If a line in the entries below includes "Amigastronomicas", show that line.

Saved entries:
+ + + + + + +

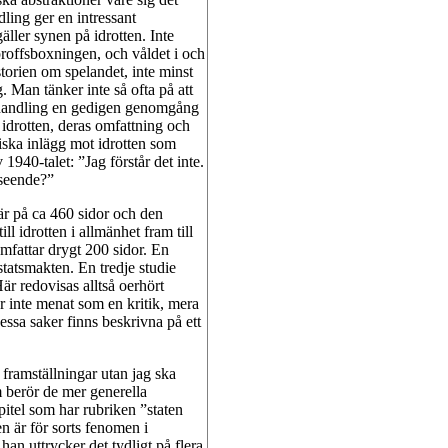
dling ger en intressant
äller synen på idrotten. Inte
proffsboxningen, och våldet i och
storien om spelandet, inte minst
. Man tänker inte så ofta på att
avhandling en gedigen genomgång
 idrotten, deras omfattning och
itiska inlägg mot idrotten som
 1940-talet: ”Jag förstår det inte.
vseende?”
n är på ca 460 sidor och den
ll idrotten i allmänhet fram till
omfattar drygt 200 sidor. En
 statsmakten. En tredje studie
är redovisas alltså oerhört
r inte menat som en kritik, mera
essa saker finns beskrivna på ett
 framställningar utan jag ska
m berör de mer generella
itel som har rubriken ”staten
n är för sorts fenomen i
an uttrycker det tydligt på flera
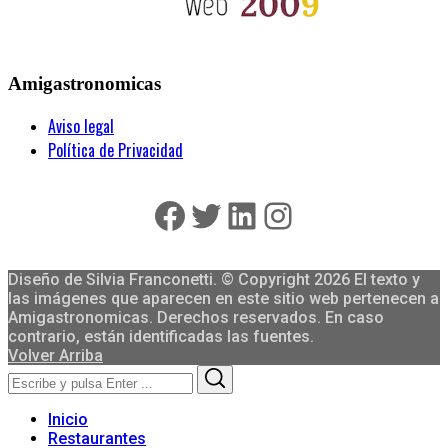
Amigastronomicas
Aviso legal
Política de Privacidad
Facebook
Twitter
LinkedIn
Instagram
Diseño de Silvia Franconetti. © Copyright 2026 El texto y
las imágenes que aparecen en este sitio web pertenecen a
Amigastronomicas. Derechos reservados. En caso
contrario, están identificadas las fuentes.
Volver Arriba
Search
Search
for:
Inicio
Restaurantes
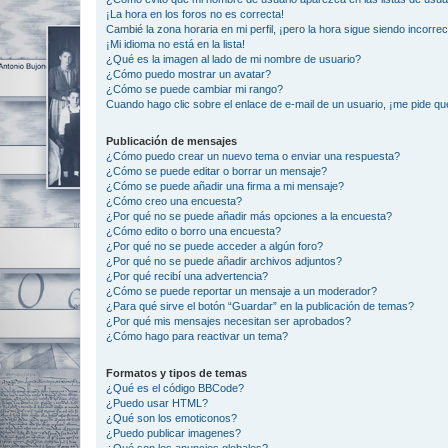
¡La hora en los foros no es correcta!
Cambié la zona horaria en mi perfil, ¡pero la hora sigue siendo incorrec
¡Mi idioma no está en la lista!
¿Qué es la imagen al lado de mi nombre de usuario?
¿Cómo puedo mostrar un avatar?
¿Cómo se puede cambiar mi rango?
Cuando hago clic sobre el enlace de e-mail de un usuario, ¡me pide qu
Publicación de mensajes
¿Cómo puedo crear un nuevo tema o enviar una respuesta?
¿Cómo se puede editar o borrar un mensaje?
¿Cómo se puede añadir una firma a mi mensaje?
¿Cómo creo una encuesta?
¿Por qué no se puede añadir más opciones a la encuesta?
¿Cómo edito o borro una encuesta?
¿Por qué no se puede acceder a algún foro?
¿Por qué no se puede añadir archivos adjuntos?
¿Por qué recibí una advertencia?
¿Cómo se puede reportar un mensaje a un moderador?
¿Para qué sirve el botón “Guardar” en la publicación de temas?
¿Por qué mis mensajes necesitan ser aprobados?
¿Cómo hago para reactivar un tema?
Formatos y tipos de temas
¿Qué es el código BBCode?
¿Puedo usar HTML?
¿Qué son los emoticonos?
¿Puedo publicar imagenes?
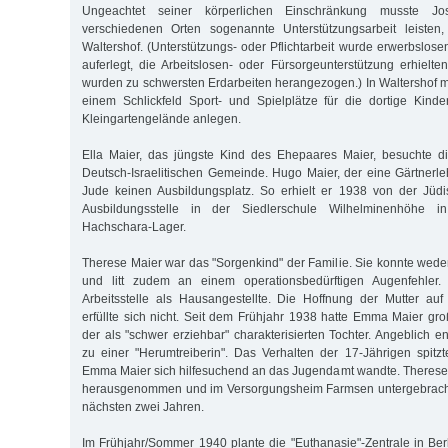
Ungeachtet seiner körperlichen Einschränkung musste J
verschiedenen Orten sogenannte Unterstützungsarbeit leisten, 
Waltershof. (Unterstützungs- oder Pflichtarbeit wurde erwerbslo
auferlegt, die Arbeitslosen- oder Fürsorgeunterstützung erhielt
wurden zu schwersten Erdarbeiten herangezogen.) In Waltershof 
einem Schlickfeld Sport- und Spielplätze für die dortige Kind
Kleingartengelände anlegen.
Ella Maier, das jüngste Kind des Ehepaares Maier, besuchte 
Deutsch-Israelitischen Gemeinde. Hugo Maier, der eine Gärtnerleh
Jude keinen Ausbildungsplatz. So erhielt er 1938 von der Jü
Ausbildungsstelle in der Siedlerschule Wilhelminenhöhe i
Hachschara-Lager.
Therese Maier war das "Sorgenkind" der Familie. Sie konnte wed
und litt zudem an einem operationsbedürftigen Augenfehler. 
Arbeitsstelle als Hausangestellte. Die Hoffnung der Mutter au
erfüllte sich nicht. Seit dem Frühjahr 1938 hatte Emma Maier gro
der als "schwer erziehbar" charakterisierten Tochter. Angeblich e
zu einer "Herumtreiberin". Das Verhalten der 17-Jährigen spitzt
Emma Maier sich hilfesuchend an das Jugendamt wandte. Therese
herausgenommen und im Versorgungsheim Farmsen untergebracht. 
nächsten zwei Jahren.
Im Frühjahr/Sommer 1940 plante die "Euthanasie"-Zentrale in Berl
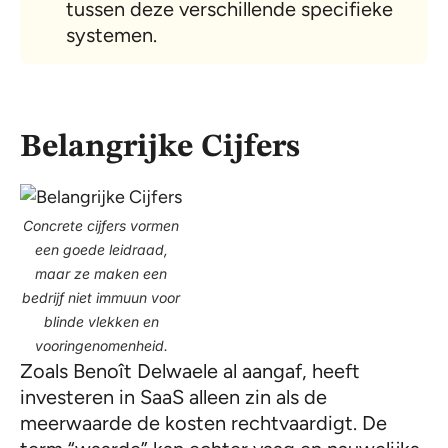
tussen deze verschillende specifieke
systemen.
Belangrijke Cijfers
Concrete cijfers vormen
een goede leidraad,
maar ze maken een
bedrijf niet immuun voor
blinde vlekken en
vooringenomenheid.
Zoals Benoît Delwaele al aangaf, heeft
investeren in SaaS alleen zin als de
meerwaarde de kosten rechtvaardigt. De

+ + + + + + +

> [EXPECTED ANSWER]:
Amigastronomicas
Amigastronomicas. Derechos reservados. En caso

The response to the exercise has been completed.